**Information provided**
((

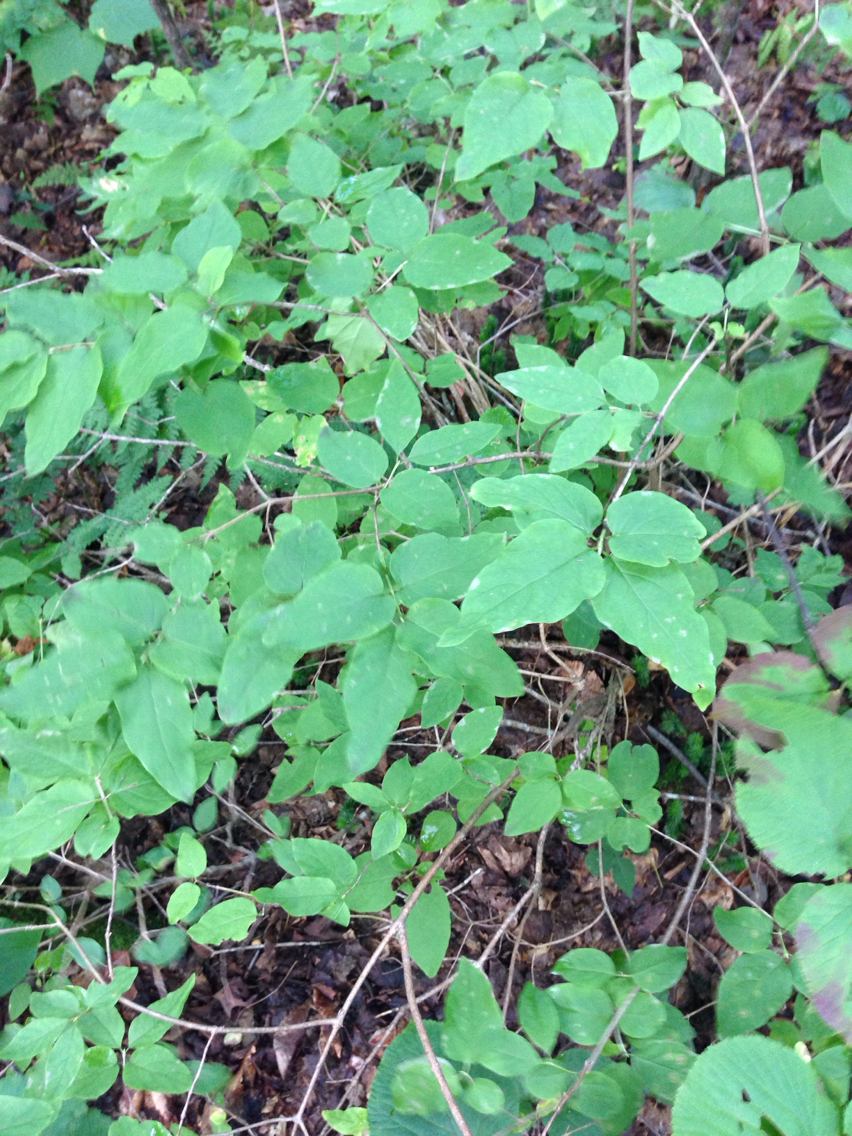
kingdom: Plantae
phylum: Tracheophyta
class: Magnoliopsida
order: Dipsacales
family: Caprifoliaceae
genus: Lonicera
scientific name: Lonicera canadensis
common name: American fly-honeysuckle
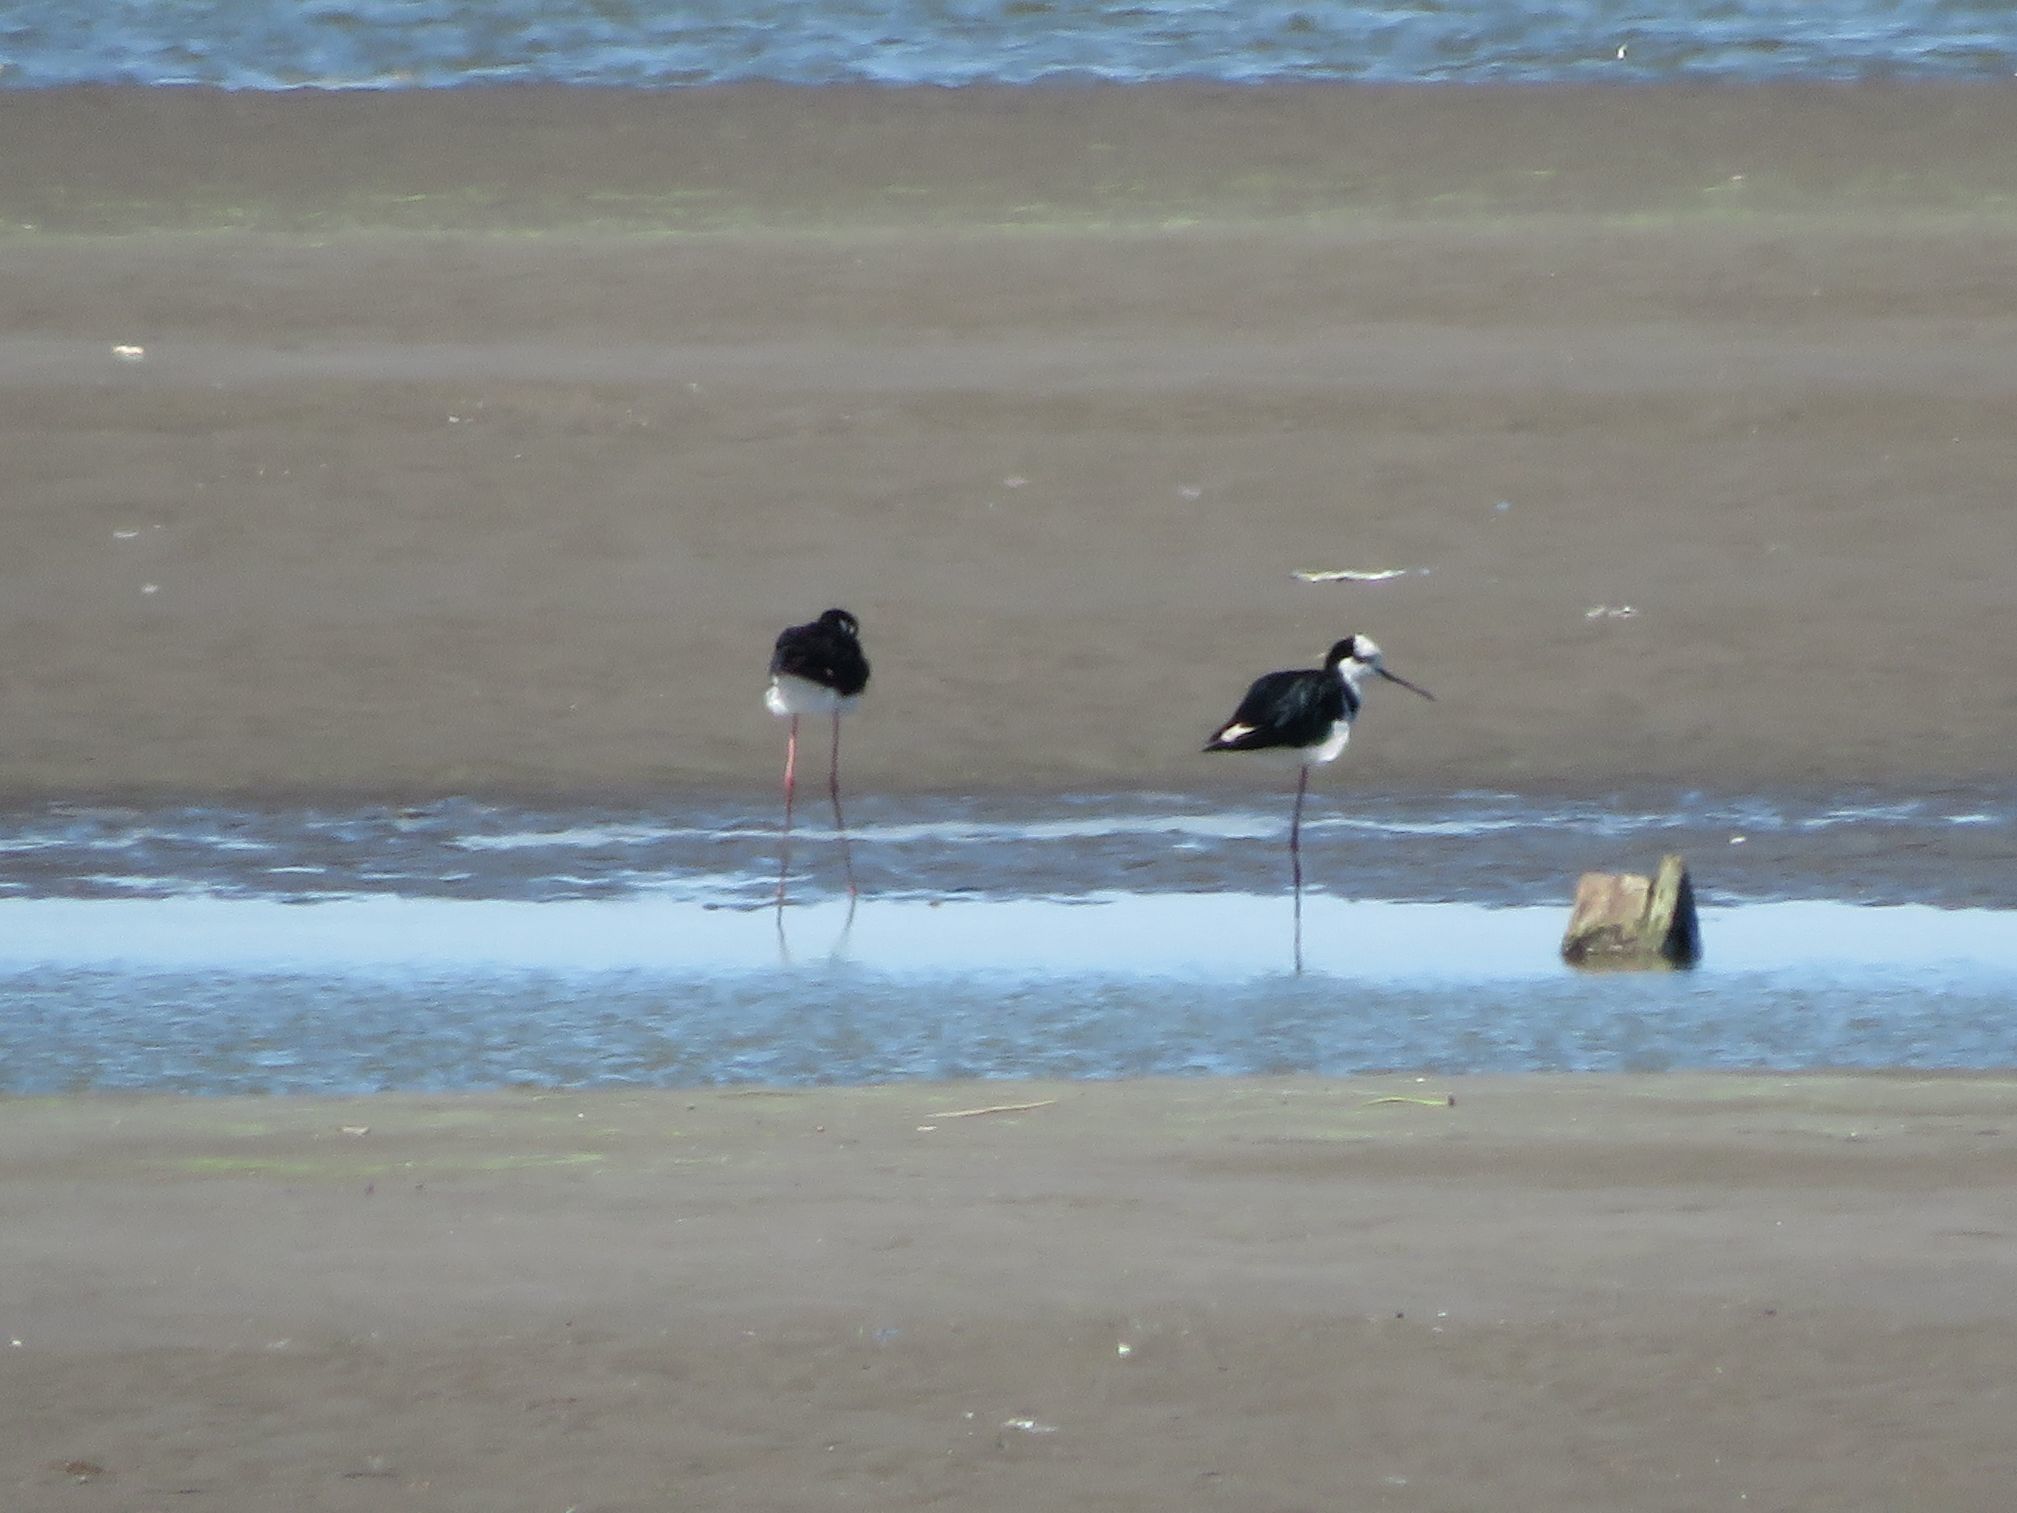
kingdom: Animalia
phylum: Chordata
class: Aves
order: Charadriiformes
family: Recurvirostridae
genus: Himantopus
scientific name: Himantopus mexicanus
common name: Black-necked stilt
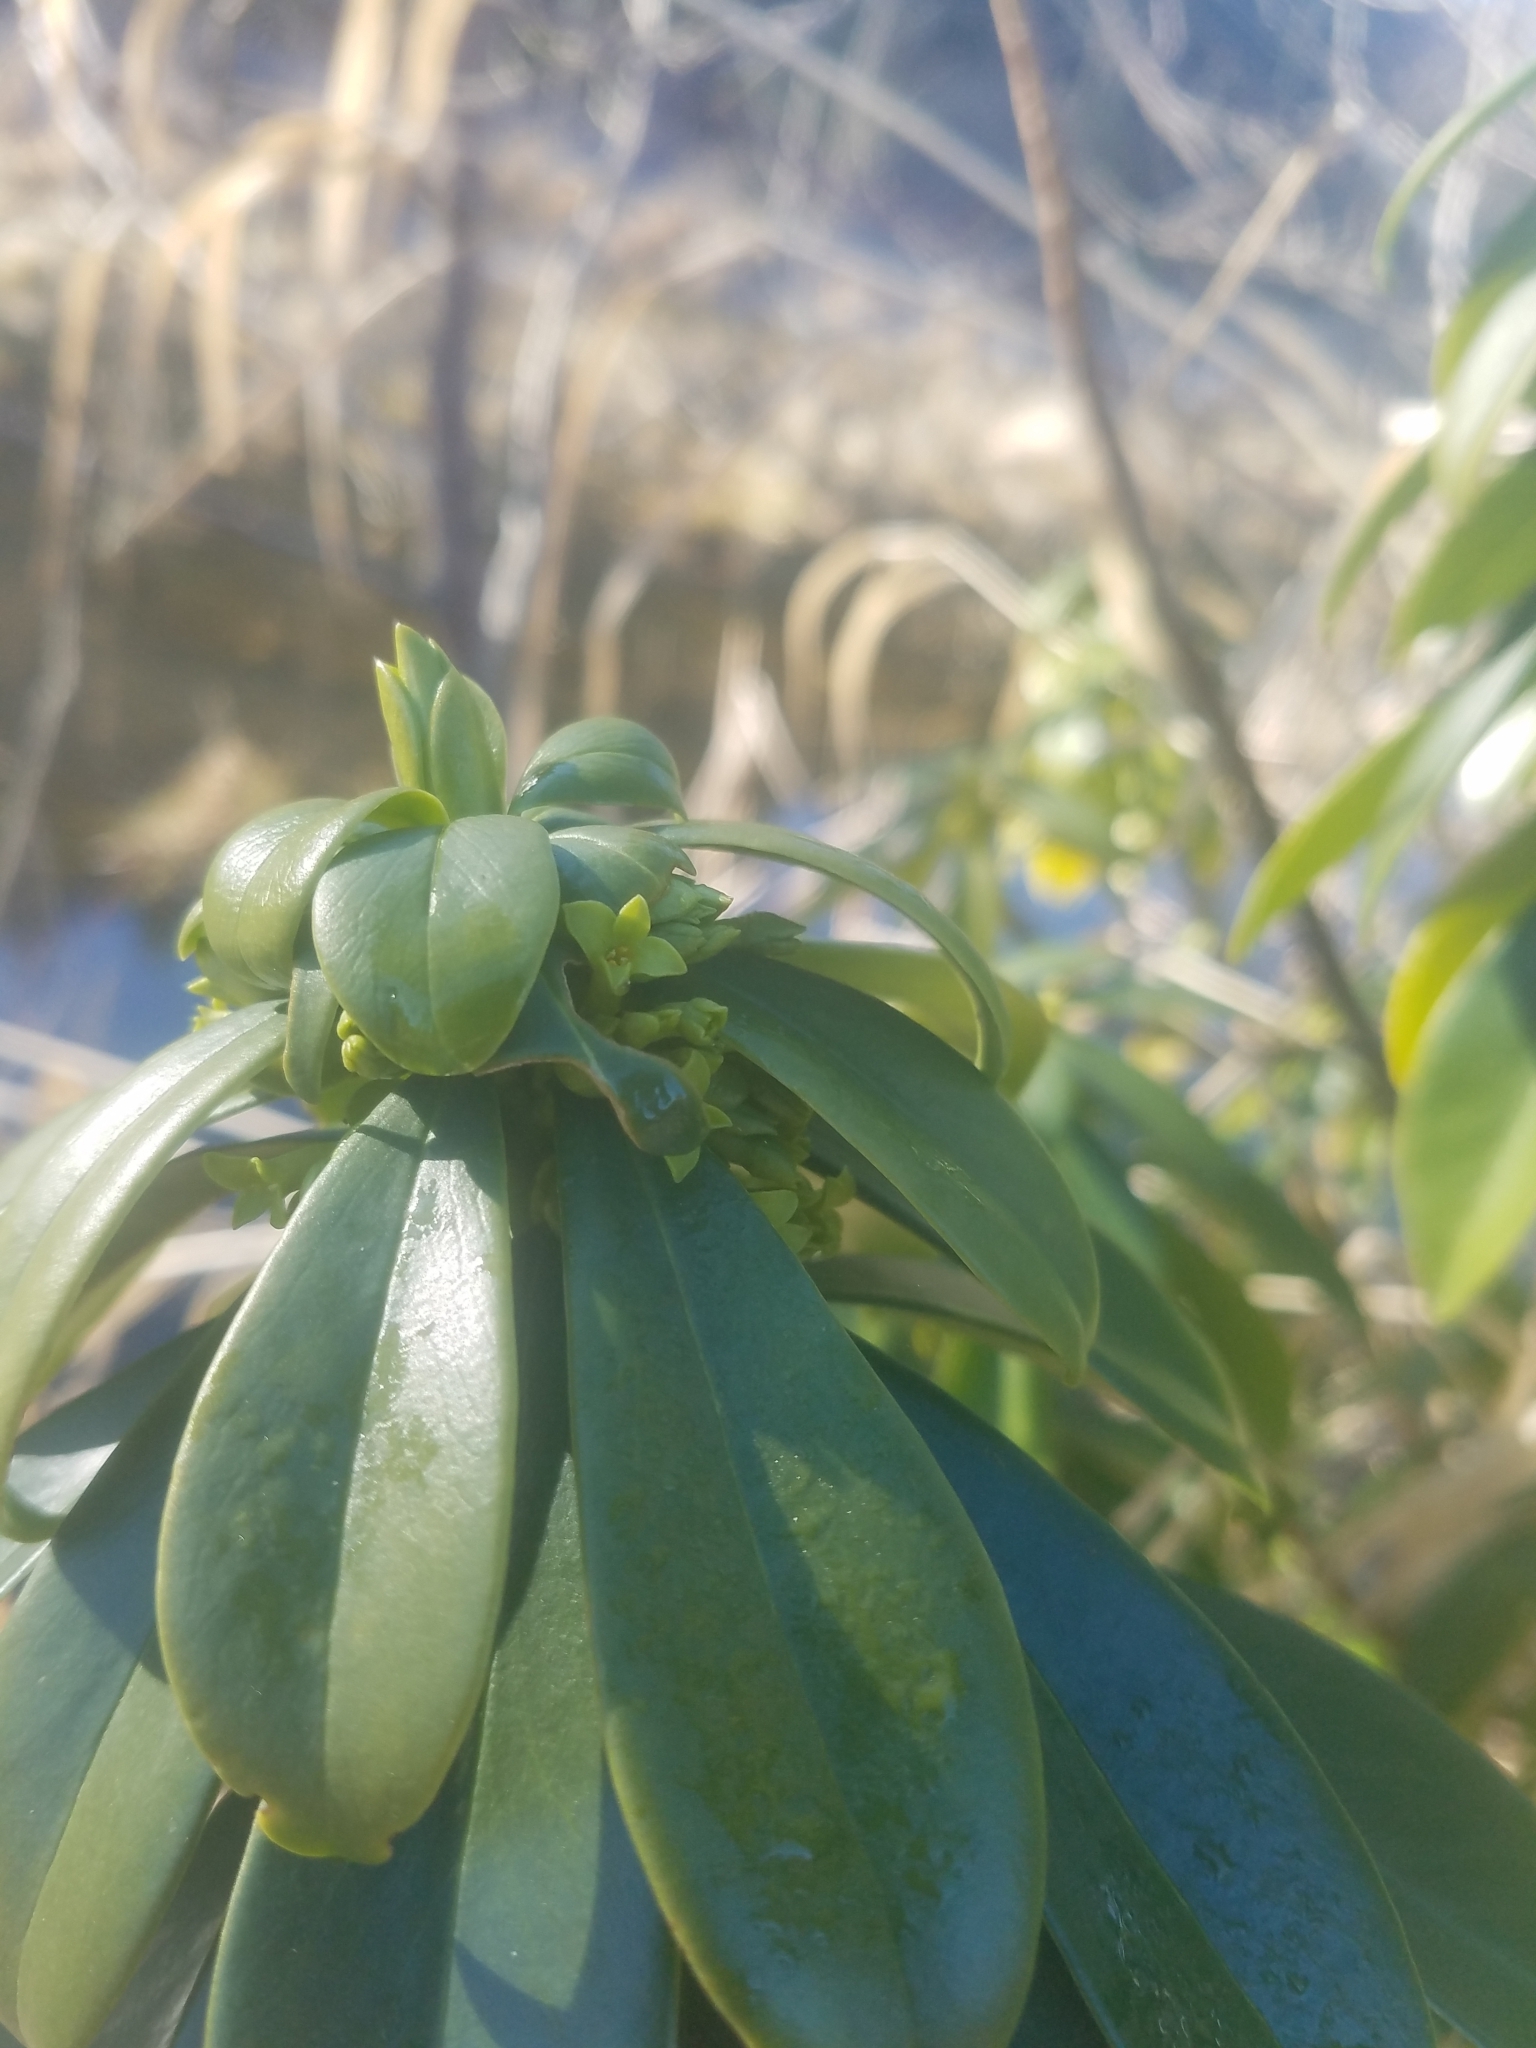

))

**What you will do**
Edit all of the lines above so that "common name" becomes "vernacular name" wherever it occurs, changing nothing else. Omit the pictures from your answer.

**Solution to this exercise**
kingdom: Plantae
phylum: Tracheophyta
class: Magnoliopsida
order: Dipsacales
family: Caprifoliaceae
genus: Lonicera
scientific name: Lonicera canadensis
vernacular name: American fly-honeysuckle
kingdom: Animalia
phylum: Chordata
class: Aves
order: Charadriiformes
family: Recurvirostridae
genus: Himantopus
scientific name: Himantopus mexicanus
vernacular name: Black-necked stilt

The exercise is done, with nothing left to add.